POWER CIRCLES 2021 ~ All for One and One For All

Power circles are gatherings of three to ten GardenComm members who share the same goals and agree to meet regularly to help each other out and spur each other on. They are a member benefit of our organization, and not open to non-members.

Power Circles are NOT webinars, run by a leader or expert. These are more like study groups, where all members are responsible for planning and the growth of the group at large.

Every Power Circle member agrees to take responsibility for the planning and facilitating of at least one meeting. The person responsible for that meeting will decide the subject of the day and if there will be a guest speaker. The facilitator of each meeting will also be sure that all members have a chance to speak and be heard.

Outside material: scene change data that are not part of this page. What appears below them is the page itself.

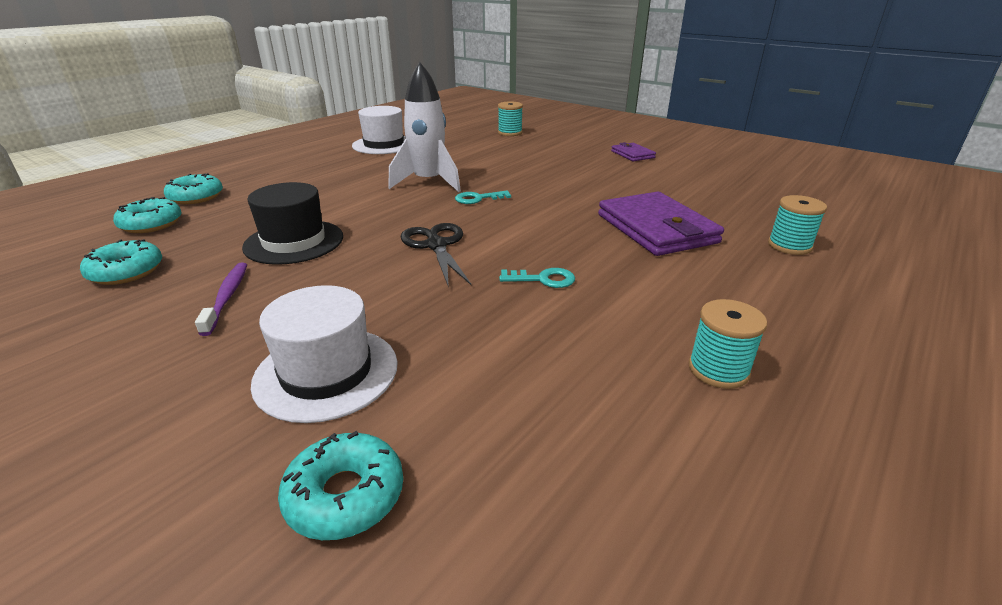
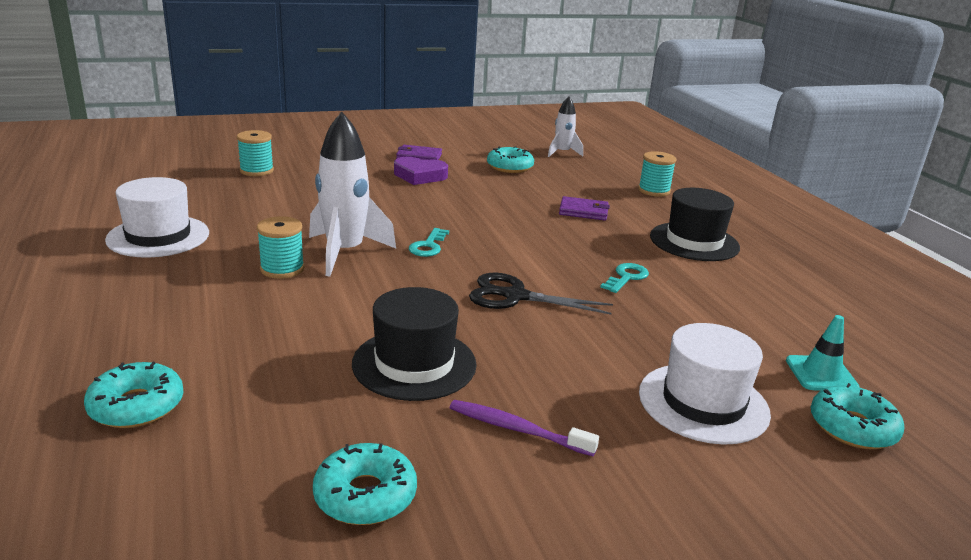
camera: 60 degrees left, 5 degrees down
turquoise donut [113,197,181,233] -> turquoise donut moved to [487,146,534,173]
purple wallet [598,191,724,256] -> purple wallet [559,196,610,220], size x0.50
turquoise spool [688,299,767,389] -> turquoise spool moved to [257,216,304,279]
none -> purple heart [394,157,448,185]
none -> white rocket [548,96,583,157]
none -> black hat [650,188,740,261]
none -> turquoise traffic cone [786,315,860,391]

A power circle will only be formed if one member agrees to be the facilitator for at least the first meeting, and agrees to the power circle guidelines. As facilitator, that member will poll members to find the best time and day to meet, then inform everyone about the first meeting. The first meeting is usually a time for introductions and to clarify the goals for each participant.

Some groups find that it’s easiest to have one person be the coordinator for sending out emails and reminding the group of future meetings. That person is not responsible for providing continual content, however, nor is that person expected to be a group expert on the topic.

Time zones can be a problem for meetings. If some who sign up for a Power Circle can’t meet when the majority of people are available, a second group on the same topic will be formed, calling for others in that time zone to join. Note that it’s best to only be in one Power Circle at a time, so pick one and save other areas of interest for the future. Some groups meet for a few months and are finished, while others continue on for a year or more.

Watch for the notice in the GardenComm Clippings emails about how to sign up for the following power circles, which will begin to meet in mid-January.

Groups forming in January of 2021

Finding My Why and How: A power circle for members wanting to clarify the focus of their garden communications and plan for taking that passion into a business plan.

Getting A Garden Book Published: This group is for members who are planning or working on a book about plants or gardens. It’s a group that will support each other through the process of refining visions, writing a proposal, and either submitting to publishers or self-publishing.  

From Non-Fiction to Fiction: Many garden writers are either writing novels or planning to do so. This power circle is for those who have either written a novel and are ready to take the next step, or for those who are finishing a work of fiction.

Speaking In 2021…And Beyond: This power circle is for those who want to expand their speaking business, both virtually and in-person once the pandemic is over. Topics covered could be self-promotion, speaking skills, presenting virtually, and more.

Content Marketing: If you’re interested in providing content for horticultural businesses or institutions, this power circle is for you.

Increasing Income From Garden Communications: This is a group that will help each other explore how to earn more money from their garden communications. Members might be in need of broadening what they do, or focusing on a specialty more intently in order to raise their income.

Garden Photography: A power circle for those interested in improving their skills and finding ways to market their work.

Marketing Your Brand: Whether you are promoting a book, blog, or business, you need to promote your brand. This group is for those interested in doing a better job with marketing, be it on social networks, local media or beyond.

If you don’t see your area of interest here, you can suggest a topic as new Power Circles can be formed throughout the year.